-If it's very hot where you live, changing the water daily is helpful because chickens often like cool water so it encourages them to drink. Mine always visit the waterer right after I change it on hot days.
-I give them a few black oil sunflower seeds (BOSS) with a little scratch at treat time, since the oils are good for them.
-I don't mix scratch and feed because I want to make sure I can monitor that they are getting only a very small percentage of scratch relative to their feed. I scatter a little scratch in the run when I want to call them back from free ranging. I stop the treats fairly early in the day so they will fill up on their healthy feed before bedtime.
-I store feed and scratch in the 25-lb airtight plastic dog food bins that Target sells. But I keep those bins indoors; use something different (thicker plastic or metal) if you are storing outdoors so rodents don't chew through.
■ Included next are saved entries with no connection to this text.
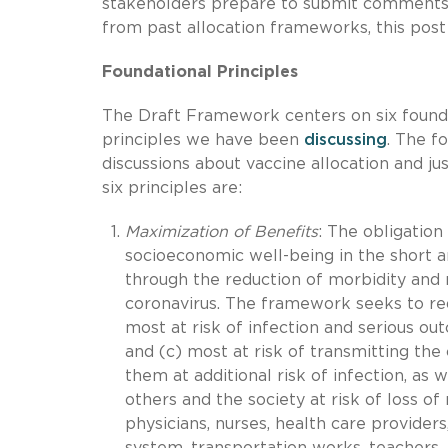
stakeholders prepare to submit comments 
from past allocation frameworks, this post
Foundational Principles
The Draft Framework centers on six foundat
principles we have been
discussing
. The f
discussions about vaccine allocation and ju
six principles are:
Maximization of Benefits
: The obligation
socioeconomic well-being in the short an
through the reduction of morbidity and 
coronavirus. The framework seeks to red
most at risk of infection and serious out
and (c) most at risk of transmitting th
them at additional risk of infection, as
others and the society at risk of loss o
physicians, nurses, health care provider
system, transportation works, teachers, e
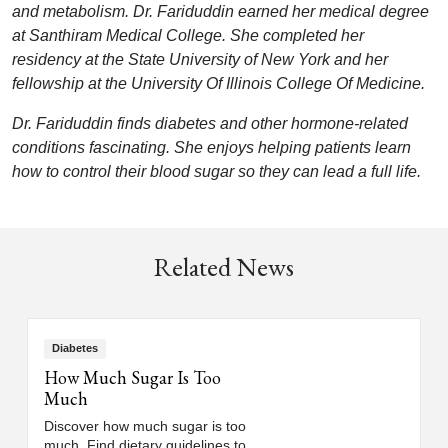
and metabolism. Dr. Fariduddin earned her medical degree
at Santhiram Medical College. She completed her
residency at the State University of New York and her
fellowship at the University Of Illinois College Of Medicine.
Dr. Fariduddin finds diabetes and other hormone-related
conditions fascinating. She enjoys helping patients learn
how to control their blood sugar so they can lead a full life.
Related News
Diabetes
How Much Sugar Is Too
Much
Discover how much sugar is too
much. Find dietary guidelines to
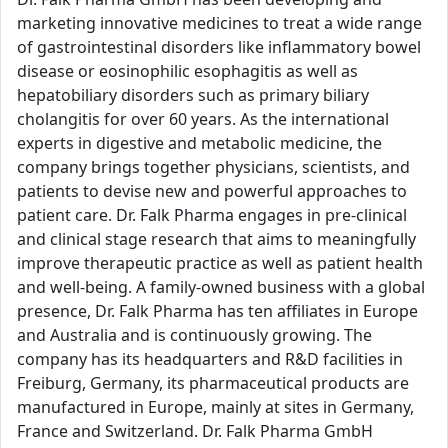
marketing innovative medicines to treat a wide range
of gastrointestinal disorders like inflammatory bowel
disease or eosinophilic esophagitis as well as
hepatobiliary disorders such as primary biliary
cholangitis for over 60 years. As the international
experts in digestive and metabolic medicine, the
company brings together physicians, scientists, and
patients to devise new and powerful approaches to
patient care. Dr. Falk Pharma engages in pre-clinical
and clinical stage research that aims to meaningfully
improve therapeutic practice as well as patient health
and well-being. A family-owned business with a global
presence, Dr. Falk Pharma has ten affiliates in Europe
and Australia and is continuously growing. The
company has its headquarters and R&D facilities in
Freiburg, Germany, its pharmaceutical products are
manufactured in Europe, mainly at sites in Germany,
France and Switzerland. Dr. Falk Pharma GmbH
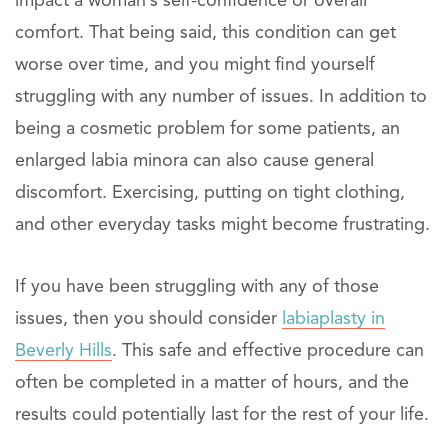
impact a woman’s self-confidence or overall
comfort. That being said, this condition can get
worse over time, and you might find yourself
struggling with any number of issues. In addition to
being a cosmetic problem for some patients, an
enlarged labia minora can also cause general
discomfort. Exercising, putting on tight clothing,
and other everyday tasks might become frustrating.
If you have been struggling with any of those
issues, then you should consider
labiaplasty in
Beverly Hills
. This safe and effective procedure can
often be completed in a matter of hours, and the
results could potentially last for the rest of your life.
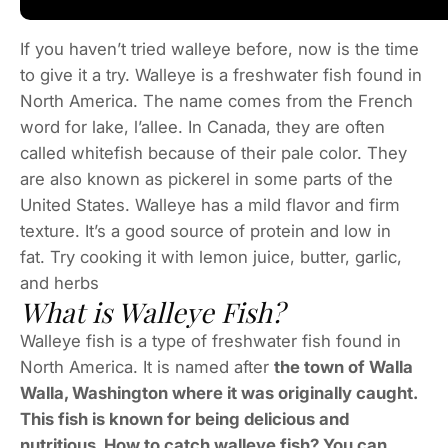
If you haven’t tried walleye before, now is the time
to give it a try. Walleye is a freshwater fish found in
North America. The name comes from the French
word for lake, l’allee. In Canada, they are often
called whitefish because of their pale color. They
are also known as pickerel in some parts of the
United States. Walleye has a mild flavor and firm
texture. It’s a good source of protein and low in
fat. Try cooking it with lemon juice, butter, garlic,
and herbs
What is Walleye Fish?
Walleye fish is a type of freshwater fish found in
North America. It is named after
the town of Walla
Walla, Washington where it was originally caught.
This fish is known for being delicious and
nutritious. How to catch walleye fish? You can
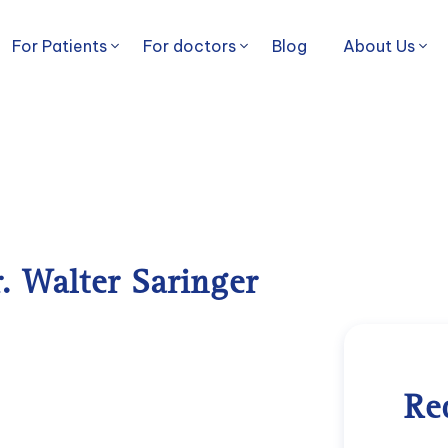
For Patients
For doctors
Blog
About Us
r. Walter Saringer
Re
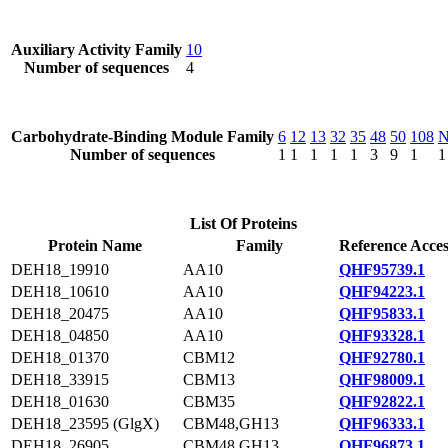
Auxiliary Activity Family
10
Number of sequences
4
Carbohydrate-Binding Module Family
6
12
13
32
35
48
50
108
Number of sequences
1
1
1
1
1
3
9
1
1
List Of Proteins
Protein Name
Family
Reference Acces
DEH18_19910
AA10
QHF95739.1
DEH18_10610
AA10
QHF94223.1
DEH18_20475
AA10
QHF95833.1
DEH18_04850
AA10
QHF93328.1
DEH18_01370
CBM12
QHF92780.1
DEH18_33915
CBM13
QHF98009.1
DEH18_01630
CBM35
QHF92822.1
DEH18_23595 (GlgX)
CBM48,GH13
QHF96333.1
DEH18_26905
CBM48,GH13
QHF96873.1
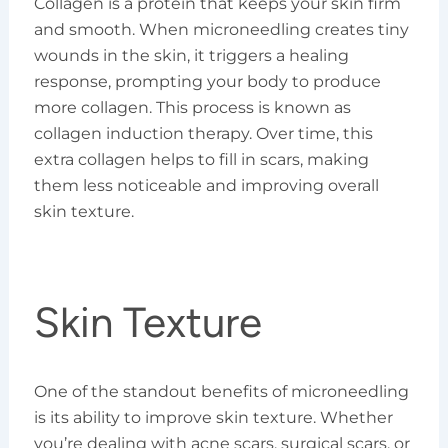
Collagen is a protein that keeps your skin firm
and smooth. When microneedling creates tiny
wounds in the skin, it triggers a healing
response, prompting your body to produce
more collagen. This process is known as
collagen induction therapy. Over time, this
extra collagen helps to fill in scars, making
them less noticeable and improving overall
skin texture.
Skin Texture
One of the standout benefits of microneedling
is its ability to improve skin texture. Whether
you’re dealing with acne scars, surgical scars, or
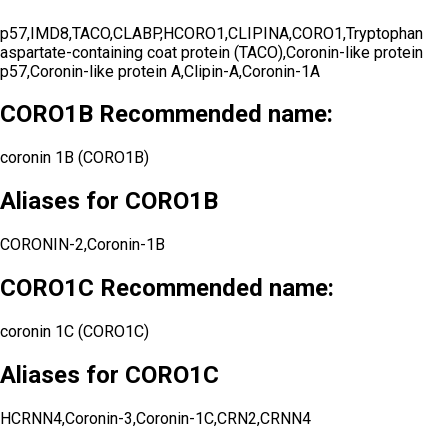
p57,IMD8,TACO,CLABP,HCORO1,CLIPINA,CORO1,Tryptophan
aspartate-containing coat protein (TACO),Coronin-like protein
p57,Coronin-like protein A,Clipin-A,Coronin-1A
CORO1B Recommended name:
coronin 1B (CORO1B)
Aliases for CORO1B
CORONIN-2,Coronin-1B
CORO1C Recommended name:
coronin 1C (CORO1C)
Aliases for CORO1C
HCRNN4,Coronin-3,Coronin-1C,CRN2,CRNN4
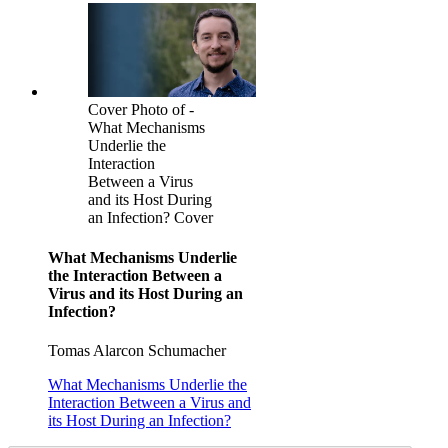
Cover Photo of -
What Mechanisms
Underlie the
Interaction
Between a Virus
and its Host During
an Infection? Cover
What Mechanisms Underlie
the Interaction Between a
Virus and its Host During an
Infection?
Tomas Alarcon Schumacher
What Mechanisms Underlie the
Interaction Between a Virus and
its Host During an Infection?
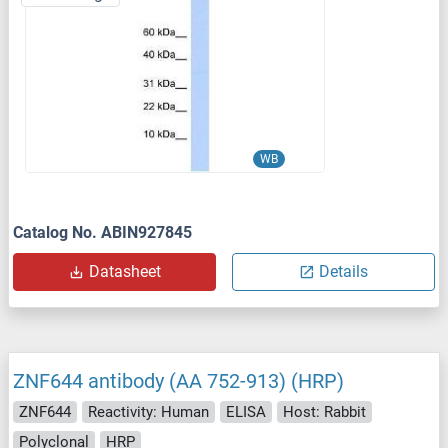
WB
Catalog No. ABIN927845
Datasheet
Details
ZNF644 antibody (AA 752-913) (HRP)
ZNF644
Reactivity: Human
ELISA
Host: Rabbit
Polyclonal
HRP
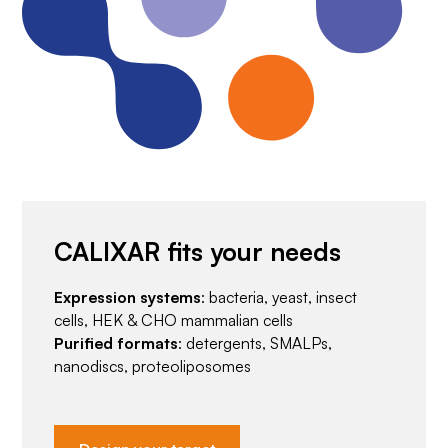
CALIXAR fits your needs
Expression systems
: bacteria, yeast, insect
cells, HEK & CHO mammalian cells
Purified formats
: detergents, SMALPs,
nanodiscs, proteoliposomes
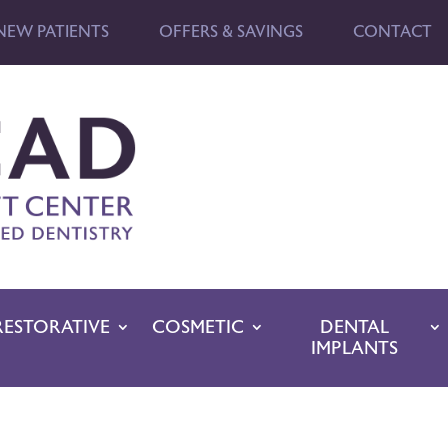
NEW PATIENTS
OFFERS & SAVINGS
CONTACT
RESTORATIVE
COSMETIC
DENTAL
IMPLANTS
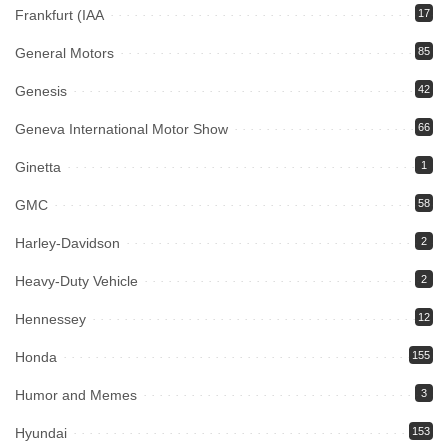
Frankfurt (IAA
17
General Motors
85
Genesis
42
Geneva International Motor Show
66
Ginetta
1
GMC
58
Harley-Davidson
2
Heavy-Duty Vehicle
2
Hennessey
12
Honda
155
Humor and Memes
3
Hyundai
153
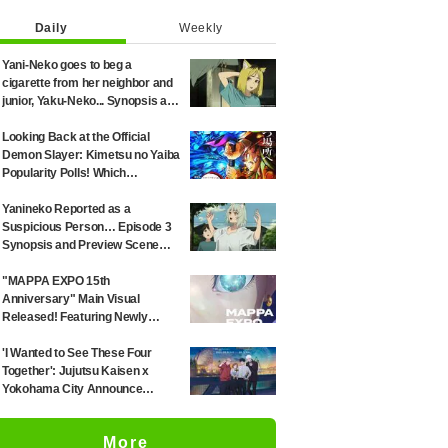
Daily
Weekly
Yani-Neko goes to beg a
cigarette from her neighbor and
junior, Yaku-Neko... Synopsis and
preview screenshots released
for Episode 2 of the anime
Looking Back at the Official
"Chainsmoker Cat"
Demon Slayer: Kimetsu no Yaiba
Popularity Polls! Which
Characters Ranked High in the
First and Second Rounds? [2025
Yanineko Reported as a
Latest Edition]
Suspicious Person… Episode 3
Synopsis and Preview Scene
Cuts Released for Anime
'Chainsmoker Cat'
"MAPPA EXPO 15th
Anniversary" Main Visual
Released! Featuring Newly
Drawn Illustrations from "Jujutsu
Kaisen," "Chainsaw Man," and
'I Wanted to See These Four
"Attack on Titan"
Together': Jujutsu Kaisen x
Yokohama City Announce
August Collab as Illustration
Goes Viral
More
-I feed them an organic brand called Modesto Milling; I know someone who has a seven-year-old Polish who still lays and has been eating that brand her whole life. It's the same feed all year, but I have very mild winters so others might do something different.
-I got my pullets at 10 weeks and made grit available right away. I then changed from chick grit to layer grit as they got bigger. There is always grit available (I order it from a company called Scratch and Peck), but they don't use it anymore because they have free range time every day.
-For treats, they like scrambled eggs, yogurt, dried mealworms, kale, chard, and apples (I have an apple tree and they enjoy rolling the fallen apples around and pecking at them). Chickens vary in what they like -- some people say theirs won't go near yogurt, and others say their chickens love stuff that mine won't touch (like watermelon).
-I have only laying hens, who get layer feed and also free choice oyster shells as a calcium supplement. The yogurt is good for that, too.
-Mine don't produce those super orange yolks, and I asked about that a while back on this site, and someone posted that she thinks it's actually a breed thing -- all her hens eat the same stuff, but her Buffs lay orange yolks while her other chickens don't. I think some feeds have marigold in them to color the yolks.